Appellant’s Brief at 19.
By letter dated May 31, 1990, Moncrief notified other working interest owners in the Madden Deep Unit that he had obtained the farmout from Amoco; that he was designating as a “Drilling Block” all of Section 12; and that he was proposing to drill the Well in that section. The letter offered the right to participate in the costs of the Well in order to “earn” participation in Mon-crief’s Farmout Acreage, and gave all parties 30 days to respond. This letter was sent even though the Farmout Contract was not executed until July 5, 1990, some five weeks after Moncrief notified the other working interest owners that he had obtained it.
Moncrief commenced the well on the designated drilling block on August 24, 1990. On April 2, 1991, the well was drilling at a depth below 20,000 feet. Twenty-five percent of the costs of the well were allocable to the NE 1/4 of Section 12, and Moncrief and Yates were bearing those allocable costs. As provided in the Supplemental UOA, the Consenting Parties bore the costs of drilling in proportion to their shares of the drilling acreage.
The penalty for non-consent by the parties to the Supplemental UOA, if they are a minority in interest, is draconian indeed. It is designed to force those who find themselves a minority to participate in the cost of discovery or forfeit their interests. Article 10, Paragraph 10.4, of that agreement reads in pertinent part:
In the event any Party hereto should become a Non-Consenting Party as regards the Drilling of an Exploratory Well as to which a majority in interest hereunder have constituted the Consenting Parties such Party shall, promptly following the Drilling of said well to its total depth in substantial compliance with the proposal, assign to the Drilling Parties in the proportion in which they participate therein all of the right, title, and interest of such Non-Consenting Party in and to the leases owned by it [according to specific instructions].
The alternative for non-consent by parties to the Supplemental UOA, if they are not a minority in interest, is severe in and of itself because they are required to pay a penalty of 1000% of the drilling costs and the cost of newly acquired equipment to and including the wellhead connections.

• _PROVIDED MATERIAL_:
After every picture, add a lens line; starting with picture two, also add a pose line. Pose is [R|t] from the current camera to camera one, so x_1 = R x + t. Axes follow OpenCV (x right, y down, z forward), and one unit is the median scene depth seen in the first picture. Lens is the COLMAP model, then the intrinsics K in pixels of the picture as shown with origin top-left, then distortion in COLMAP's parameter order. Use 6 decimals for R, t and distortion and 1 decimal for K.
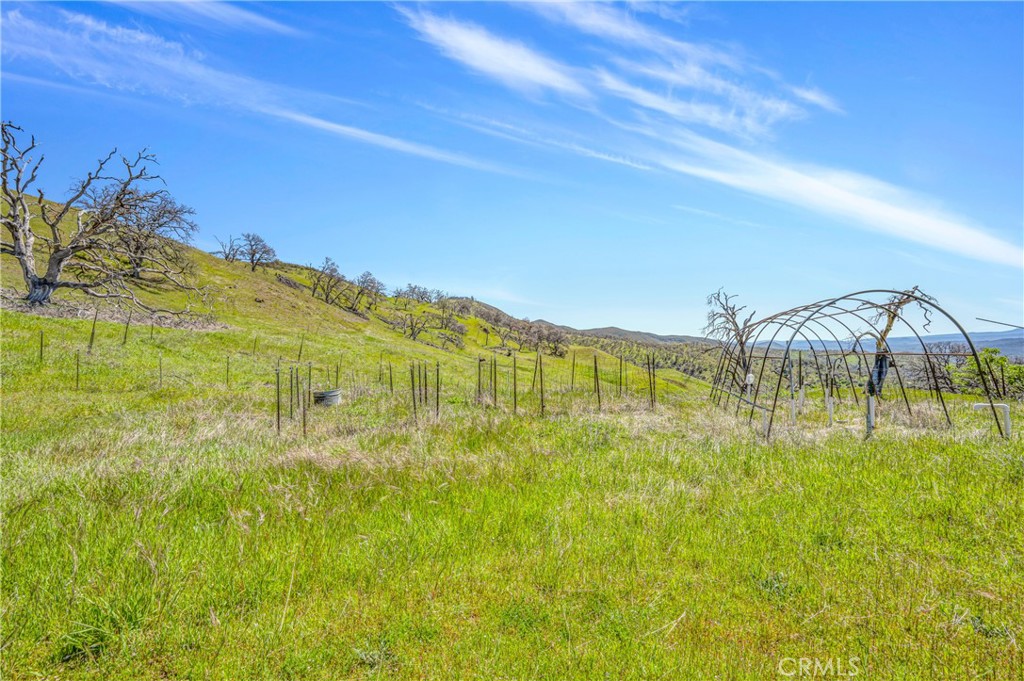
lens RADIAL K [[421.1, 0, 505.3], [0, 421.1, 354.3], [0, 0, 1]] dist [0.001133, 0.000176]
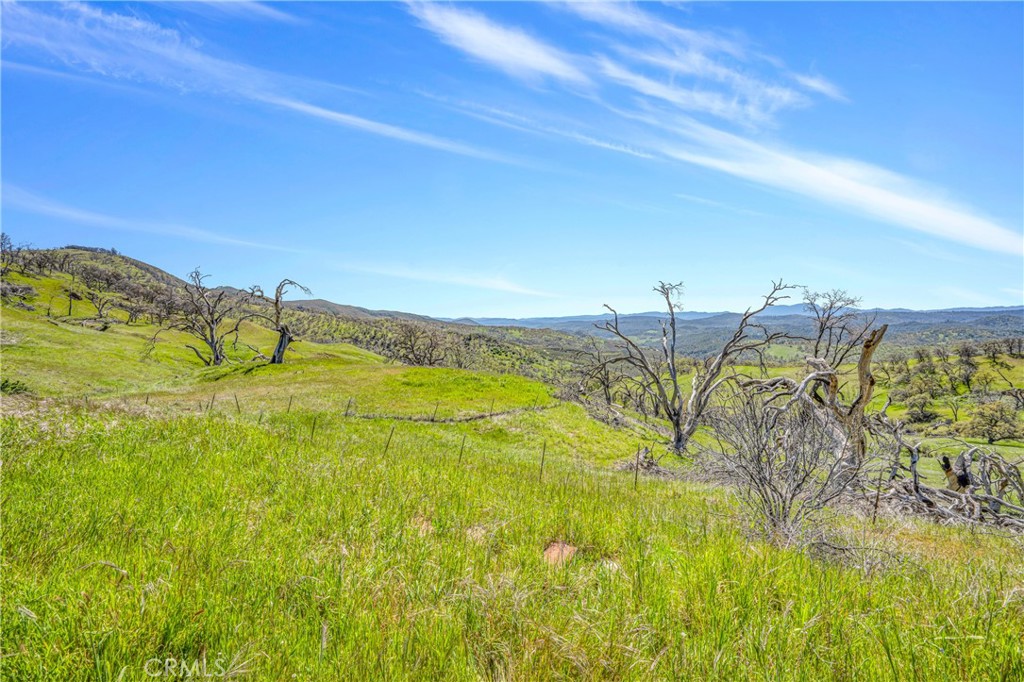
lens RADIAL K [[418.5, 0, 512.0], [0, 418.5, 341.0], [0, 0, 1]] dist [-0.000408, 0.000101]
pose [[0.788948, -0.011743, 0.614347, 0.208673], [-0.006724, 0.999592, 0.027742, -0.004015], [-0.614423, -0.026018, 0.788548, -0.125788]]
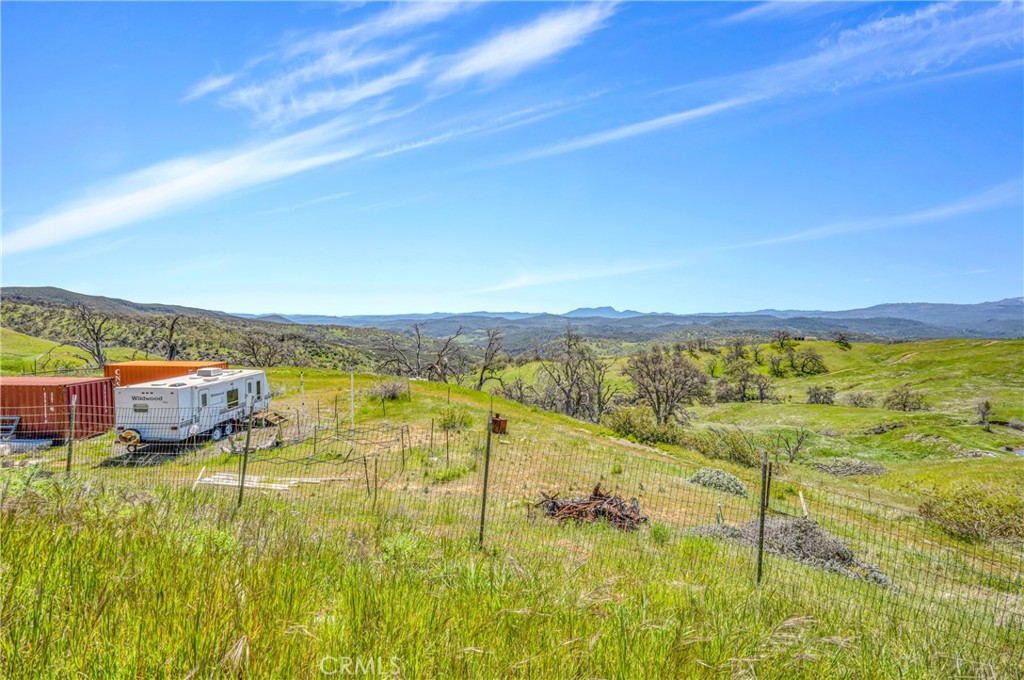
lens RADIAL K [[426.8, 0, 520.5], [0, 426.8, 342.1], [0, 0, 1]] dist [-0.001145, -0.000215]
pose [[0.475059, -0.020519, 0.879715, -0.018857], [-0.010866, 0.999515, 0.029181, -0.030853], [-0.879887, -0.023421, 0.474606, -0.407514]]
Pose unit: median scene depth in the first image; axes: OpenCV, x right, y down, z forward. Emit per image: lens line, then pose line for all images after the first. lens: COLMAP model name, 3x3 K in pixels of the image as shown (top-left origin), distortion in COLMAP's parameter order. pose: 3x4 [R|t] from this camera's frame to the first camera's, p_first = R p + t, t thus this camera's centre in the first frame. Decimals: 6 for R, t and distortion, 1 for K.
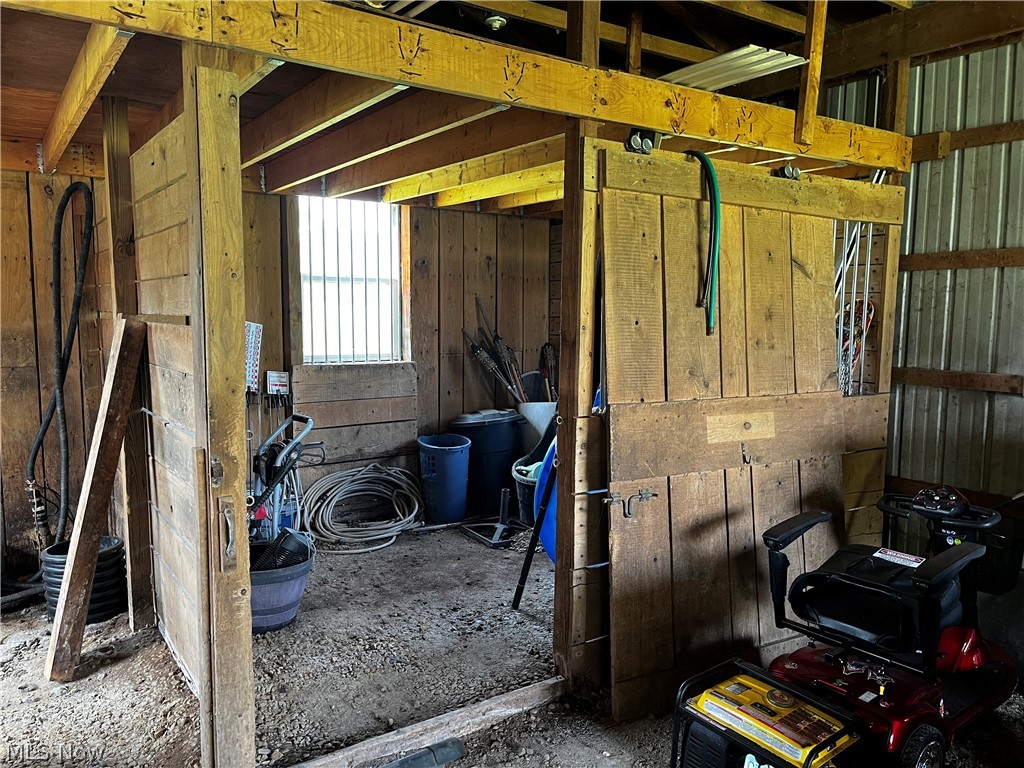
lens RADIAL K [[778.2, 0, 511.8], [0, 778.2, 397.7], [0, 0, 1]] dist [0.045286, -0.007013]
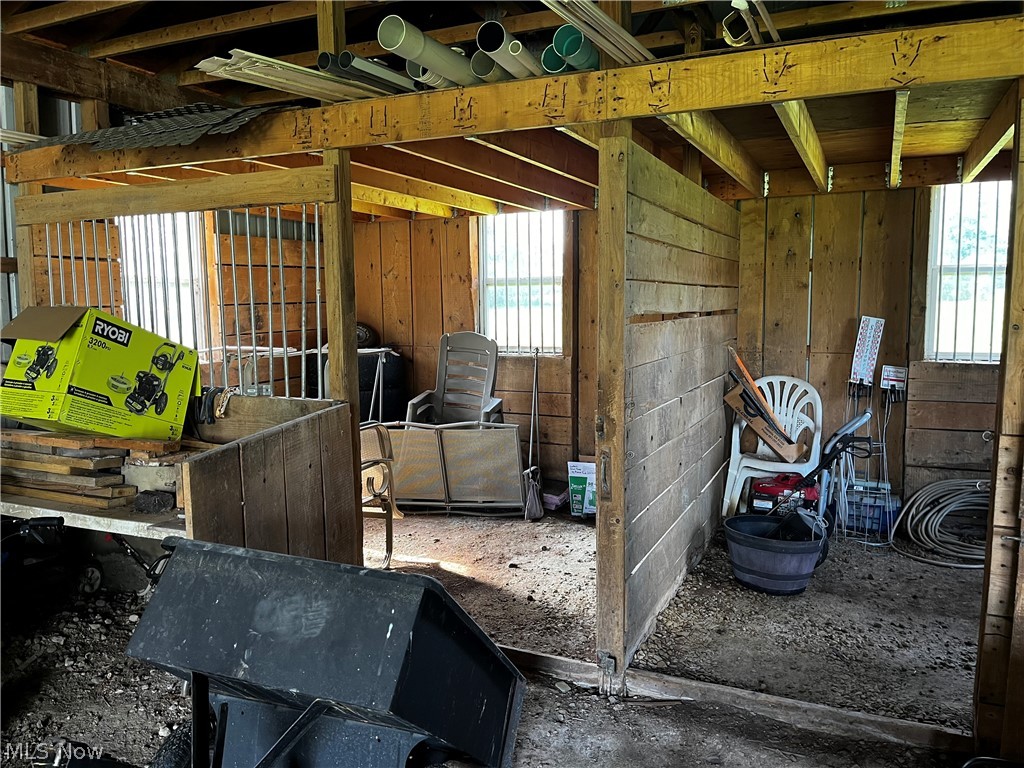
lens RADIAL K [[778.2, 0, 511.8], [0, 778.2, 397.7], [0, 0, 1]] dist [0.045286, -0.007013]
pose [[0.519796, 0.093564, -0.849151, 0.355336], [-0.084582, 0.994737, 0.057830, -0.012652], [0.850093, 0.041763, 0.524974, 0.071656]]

...

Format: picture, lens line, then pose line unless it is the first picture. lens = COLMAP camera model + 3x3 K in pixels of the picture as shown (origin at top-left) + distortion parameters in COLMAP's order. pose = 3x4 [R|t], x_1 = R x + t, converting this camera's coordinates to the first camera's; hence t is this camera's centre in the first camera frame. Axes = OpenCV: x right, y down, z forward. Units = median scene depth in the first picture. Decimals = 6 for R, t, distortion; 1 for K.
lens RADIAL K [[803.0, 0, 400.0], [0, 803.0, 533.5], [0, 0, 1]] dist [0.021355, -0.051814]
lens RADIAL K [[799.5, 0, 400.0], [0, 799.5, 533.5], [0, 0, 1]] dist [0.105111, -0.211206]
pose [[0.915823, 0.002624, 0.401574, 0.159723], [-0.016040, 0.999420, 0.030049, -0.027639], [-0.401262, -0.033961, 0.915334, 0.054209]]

• _ACTION ITEM_: Extract the entire Madden Deep Unit passage word for word. The data was drawn from a separate source.

• _WRITTEN ANSWER_:
Appellant’s Brief at 19.
By letter dated May 31, 1990, Moncrief notified other working interest owners in the Madden Deep Unit that he had obtained the farmout from Amoco; that he was designating as a “Drilling Block” all of Section 12; and that he was proposing to drill the Well in that section. The letter offered the right to participate in the costs of the Well in order to “earn” participation in Mon-crief’s Farmout Acreage, and gave all parties 30 days to respond. This letter was sent even though the Farmout Contract was not executed until July 5, 1990, some five weeks after Moncrief notified the other working interest owners that he had obtained it.
Moncrief commenced the well on the designated drilling block on August 24, 1990. On April 2, 1991, the well was drilling at a depth below 20,000 feet. Twenty-five percent of the costs of the well were allocable to the NE 1/4 of Section 12, and Moncrief and Yates were bearing those allocable costs. As provided in the Supplemental UOA, the Consenting Parties bore the costs of drilling in proportion to their shares of the drilling acreage.
The penalty for non-consent by the parties to the Supplemental UOA, if they are a minority in interest, is draconian indeed. It is designed to force those who find themselves a minority to participate in the cost of discovery or forfeit their interests. Article 10, Paragraph 10.4, of that agreement reads in pertinent part:
In the event any Party hereto should become a Non-Consenting Party as regards the Drilling of an Exploratory Well as to which a majority in interest hereunder have constituted the Consenting Parties such Party shall, promptly following the Drilling of said well to its total depth in substantial compliance with the proposal, assign to the Drilling Parties in the proportion in which they participate therein all of the right, title, and interest of such Non-Consenting Party in and to the leases owned by it [according to specific instructions].
The alternative for non-consent by parties to the Supplemental UOA, if they are not a minority in interest, is severe in and of itself because they are required to pay a penalty of 1000% of the drilling costs and the cost of newly acquired equipment to and including the wellhead connections.